(TEXT PROVIDED begins)
Id. at 686-87 (footnote and citations omitted). McCarthy went through each of the early steps described in Yamasaki for seeking reconsideration of the initial overpayment determination. He filed a request for waiver, presented his story to an ALJ, and sought subsequent review by the Appeals Council. McCarthy disputes, however, that the final step -judicial review under S 405(g) -was available in his case.

22

Reduced to its essence, McCarthy’s argument is that judicial review is only available under S 405(g) if the Commissioner first proves that the plaintiff in the district court action was, at the time of the ALJ’s decision, (1) a Social Security claimant (2) who received overpayments of Title II disability benefits during the period in question. McCarthy claims that, because the Commissioner presented no evidence that he was a Social Security claimant at the time of the ALJ’s decision or that he received overpayments from March 1988 to March 1990, his action to enjoin the Commissioner from recouping the alleged overpayments cannot be construed as an action for review of a final decision of the Commissioner pursuant to S 405(g).
(TEXT PROVIDED ends)
*DIRECTIVE 1*.
Copy from the listing the part that opens with the line containing "自身を、大いに褒めてあげましょう。同調圧力に屈しな" and closes with the line containing "製品だけ欲しいなら会員登録不要で購入する手", keeping every line as it appears.
*DIRECTIVE 2*.
Pick up the passage on McCarthy's Social Security overpayment dispute after its last sentence and carry it forward.
(PROVIDED ENTRIES begins)
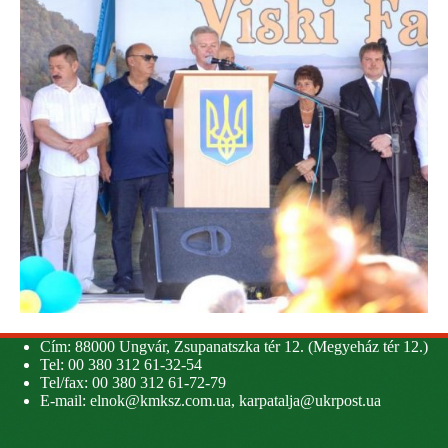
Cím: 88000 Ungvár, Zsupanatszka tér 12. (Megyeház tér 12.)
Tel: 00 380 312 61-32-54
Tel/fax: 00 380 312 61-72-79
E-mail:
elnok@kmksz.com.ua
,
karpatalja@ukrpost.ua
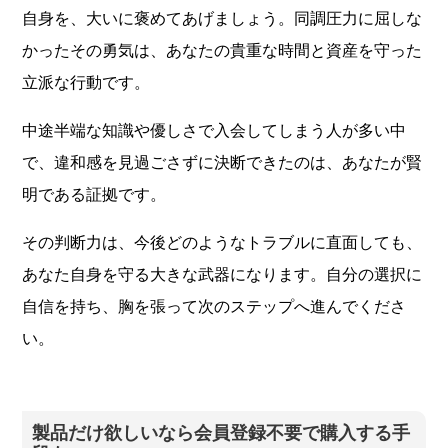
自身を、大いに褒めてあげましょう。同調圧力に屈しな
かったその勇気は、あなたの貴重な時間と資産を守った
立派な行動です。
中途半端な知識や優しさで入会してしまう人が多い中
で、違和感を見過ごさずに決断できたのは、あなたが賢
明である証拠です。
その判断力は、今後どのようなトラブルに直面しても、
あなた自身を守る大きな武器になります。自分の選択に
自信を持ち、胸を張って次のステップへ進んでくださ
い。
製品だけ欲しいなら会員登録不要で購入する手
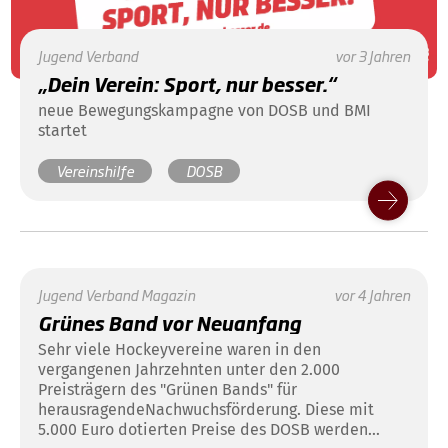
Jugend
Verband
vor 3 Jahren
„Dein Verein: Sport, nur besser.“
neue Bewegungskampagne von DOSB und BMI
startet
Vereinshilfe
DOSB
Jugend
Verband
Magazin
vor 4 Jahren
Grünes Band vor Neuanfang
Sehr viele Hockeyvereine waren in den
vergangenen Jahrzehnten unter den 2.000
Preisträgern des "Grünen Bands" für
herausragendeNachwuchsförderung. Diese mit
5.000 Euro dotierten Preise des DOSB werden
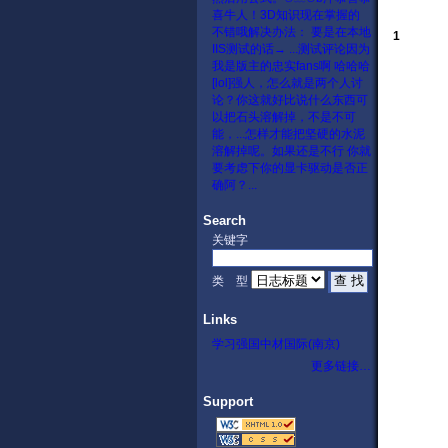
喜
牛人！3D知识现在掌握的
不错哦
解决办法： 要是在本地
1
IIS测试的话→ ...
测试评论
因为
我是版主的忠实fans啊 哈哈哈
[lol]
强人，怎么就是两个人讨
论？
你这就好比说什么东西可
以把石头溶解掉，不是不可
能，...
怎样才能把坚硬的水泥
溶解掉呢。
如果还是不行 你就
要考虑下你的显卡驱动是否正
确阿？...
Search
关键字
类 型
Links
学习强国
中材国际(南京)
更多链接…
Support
(PROVIDED ENTRIES ends)
*WRITTEN RESPONSE 1*.
自身を、大いに褒めてあげましょう。同調圧力に屈しな
かったその勇気は、あなたの貴重な時間と資産を守った
立派な行動です。
中途半端な知識や優しさで入会してしまう人が多い中
で、違和感を見過ごさずに決断できたのは、あなたが賢
明である証拠です。
その判断力は、今後どのようなトラブルに直面しても、
あなた自身を守る大きな武器になります。自分の選択に
自信を持ち、胸を張って次のステップへ進んでくださ
い。
製品だけ欲しいなら会員登録不要で購入する手

*WRITTEN RESPONSE 2*.
23

McCarthy’s first argument, that jurisdiction cannot have arisen under S 405(g) as he was not a Social Security “claimant” at the time of the ALJ’s decision, borders on frivolous.5 Nothing in the Social Security Act indicates that an individual must be requesting or receiving benefits at the time of the ALJ’s decision in order to seek judicial review under S 405(g). Indeed, S 405(g) provides that “any individual” who is party to a Social Security hearing may obtain judicial review of the Commissioner’s ruling.

24

In any event, McCarthy does not deny that he was a Social Security claimant in 1981 when he filed for Title II disability benefits, and McCarthy remains a “claimant” with respect to the Commissioner’s efforts to recover alleged overpayments on that claim. That McCarthy was not asserting a continuing right to disability benefits in 1995 did not destroy his status as a “claimant” with respect to the Title II disability benefits for which he applied in 1981 and from which the Commissioner seeks recoupment of overpayments.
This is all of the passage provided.